見えない敵」は人々の日常を奪い、経済活動の大きな妨げとなっている。コロナ感染症対策を徹底すればするほど、経済が停滞するというジレンマ。
有効な治療薬やワクチンといった切り札がない現状では仕方ない面もあるが、経済的ダメージを抑えるためにはまず人々の流れを円滑にする必要がある。
この「サーモカメラシステム」はそんな期待に応えてくれる体温検知器だ。この3月にザインエレクトロニクスのグループ会社キャセイ・トライテックから販売され、すでに都内の高層オフィスビルや大手ゼネコンの工事現場などで活用されている。

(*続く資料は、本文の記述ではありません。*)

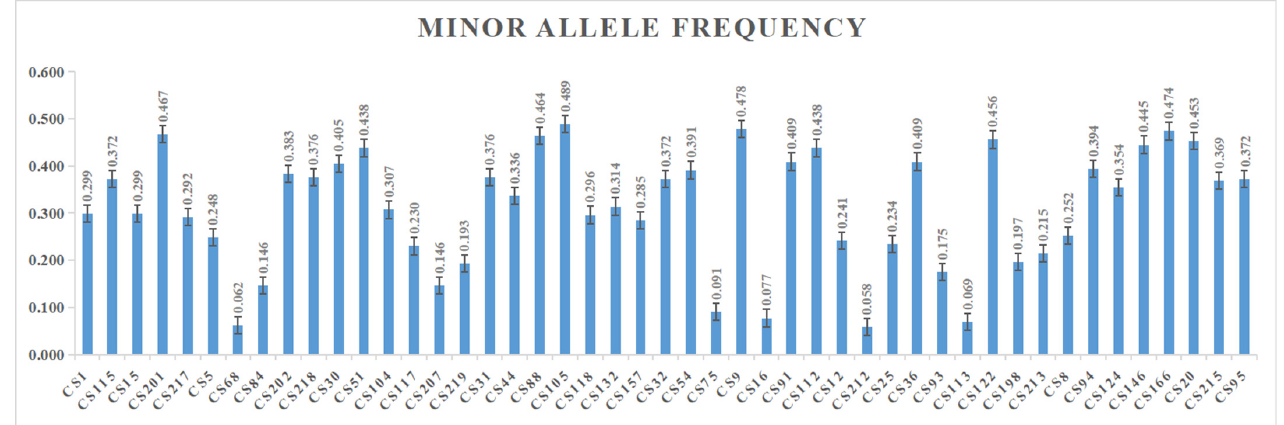
Figure 2. Minor allele frequency of 47 polymorphic SNP markers. Table 3. Genotypic DNA fingerprinting of tea germplasms based on SNP arrays (showing truncated spectra of 20 loci of 22 samples).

もともとは中国のAIスタートアップYITU(イートゥテクノロジー)が開発したもので、YITUは顔認証技術に関しては常に世界のトップ5に入る技術集団。マカオのカジノ施設でも導入されており、例えばVIP客が来場した際に事前登録している顔画像から識別し、抜かりなくもてなすことができる。
今回はコロナ対策として、顔認証に体温検知を組み合わせることで、発熱している人をすばやく割り出す。顔認識用のフルハイビジ ョンカメラと体温を測るためのサーモグラフィカメラを備えており、おでこに焦点を合わせ、検温する。仮に対象者がマスクを装着していても一定程度の顔認識精度を確認済みという。
何よりのセールスポイントは最大16人の体温を同時に測定できること。しかも、所要時間は0.03~0.1秒という速さだから従業員や観戦者ら通行の流れを止めることもない。また赤外線を放つ温度計の参照物を使い、体温の測定後差を±0.3度以下に抑えてもいる。
同社の担当者は「コロナ感染者は発熱の症状が必ず出るので、人が集まりやすい場所では発熱した人を早く発見し、分離させることが重要になってくる。このシステムなら顔認識できるので発熱した人を特定し、追跡することもできる」と話す。
都内の高層オフィスビルを例に挙げると、政府の専門家会議が基準としている体温37度5分以上に設定。それに該当する人が通過した場合にはアラームが作動し、入場を制限する。
担当者は「ホテルや病院、駅、空港の他に野球やサッカーなどの大型競技施設からも問い合わせがきており、実際導入が決まっているところもある」と話した。
IRにおいて顔認証システムは依存症対策の面などからも”関所”としてのニーズが高い。コロナ禍はいずれ終息を迎えるだろうが、安心、安全志向は一段と高まるのは間違いなく、当然サプライヤー同士のアイデア競争も激しさを増しそうだ。